## Texte fourni:
+ + +
Légende de la leçon
Vert : définitions
Introduction
Si la parole peut tromper, faut-il la réguler ? Est-ce qu’il appartient à chaque personne de mesurer le contenu de ses propos ? Nous distinguerons ici ce qui relève de la morale, qui juge du bien ou du mal, et de l’éthique, qui juge du bon et du mauvais de manière relative. Une éthique de la parole peut être définie comme un ensemble de jugements et d'idées sur ce qu’il serait souhaitable de dire ou de ne pas dire, et sur la manière de s’exprimer.
Objectifs : Cette leçon s’intéresse aux limites des pouvoirs de la parole. Dès lors que la parole est publique, partagée, elle a des effets et engendre une responsabilité pour l’orateur. Comment limiter et réguler ses pouvoirs ? Nous énoncerons quelques principes éthiques.
I. Les problèmes éthiques
1) Définition de l’éthique
Tirée du mot grec ethos qui signifie « manière de vivre », l'éthique est une branche de la philosophie qui s'intéresse aux comportements humains et, plus précisément, à la conduite des individus en société. Elle s’intéresse aux principes régulateurs de l’action.
L’éthique de la parole interroge ainsi les principes qui régulent la parole. Nous verrons dans une seconde partie quels pourraient être certains de ces principes dans une société démocratique.
2) Qu’est-ce qui est souhaitable ?
L’éthique répond à la question de savoir ce qu’il serait souhaitable de faire, au conditionnel, et pas sous forme d’ordre.
Selon le philosophe contemporain André Comte-Sponville, qui s’inspire du philosophe Emmanuel Kant (1724-1804) dans La différence entre éthique et morale : « L’éthique, portant sur des valeurs relatives et particulières (ce qui est bon ou mauvais pour tel ou tel) est constituée […] par des conseils, par ce que Kant appellerait simplement des impératifs hypothétiques, c'est-à-dire soumis à une condition. Par exemple : "Si tu veux que tes amis soient loyaux avec toi, sois loyal avec tes amis. Si tu ne veux pas, tu peux faire autre chose." »
Quels pourraient être alors des principes qui orienteraient la parole dans une société démocratique où chacun est libre de s’exprimer ?
II. Quelques principes éthiques appliqués à la parole
1) Avoir le courage de parler : la parrêsia grecque
Le terme parrêsia signifie en grec ancien « franc-parler, liberté de parole, courage de dire la vérité », selon le Cairn. La parrêsia est une manière de dire la vérité qui fait fi des conventions et de la retenue que requièrent les bienséances. Elle revient à dire la vérité à ses risques et périls.
Grâce à la parrêsia, les citoyens athéniens ont le droit de donner leur avis personnel dans le cadre d’une assemblée. La parrêsia permet ainsi le débat démocratique.
La parrêsia est aussi employée chez les poètes satiriques antiques. Dans leurs œuvres, la parole est volontairement crue, car elle critique la décadence des mœurs des puissants. La parrêsia critique la tromperie, l’illusion, la flatterie, pour rétablir la vérité.
+ + +
Indiquez le sens du mot grec ethos selon la leçon sur l'éthique de la parole.

## Bloc de données:
+ + +
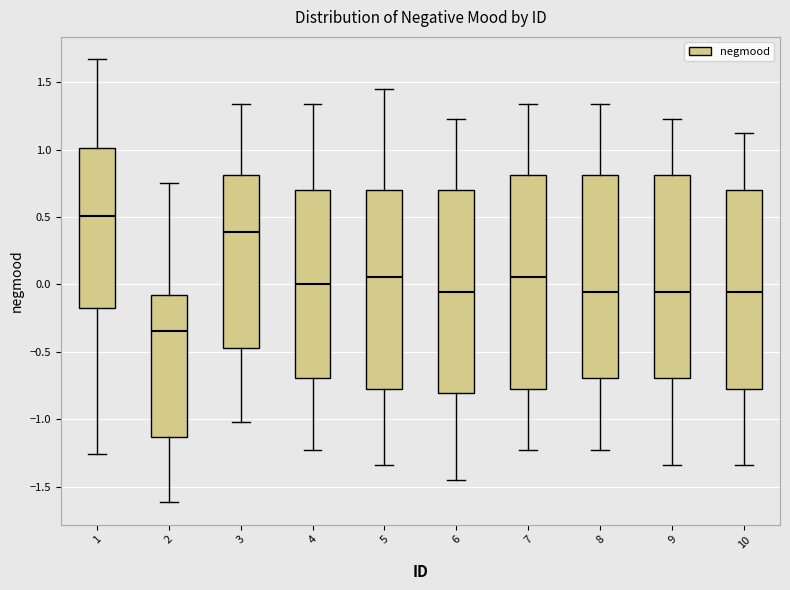

Which box is the tallest, from its lower edge to its upper edge?

7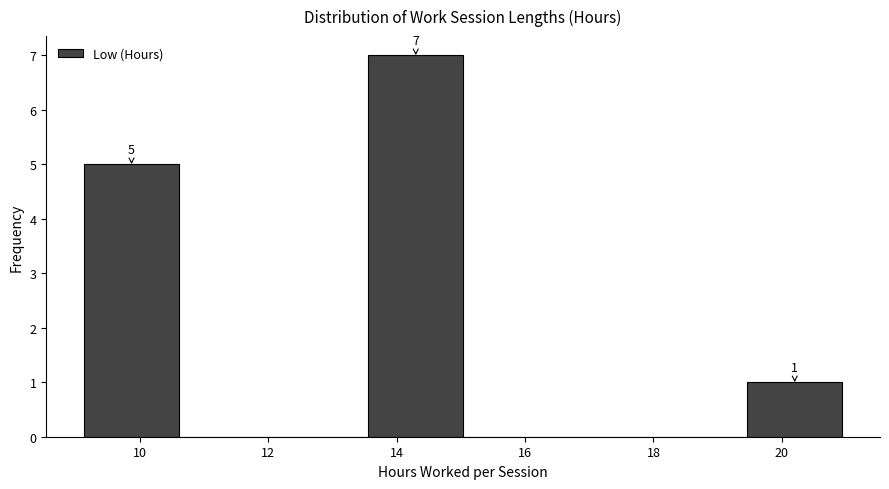

Which range on the x-axis has the tallest bar?

13.6 to 15.0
+ + +
## Corrigé:
Le mot grec ethos signifie « manière de vivre ».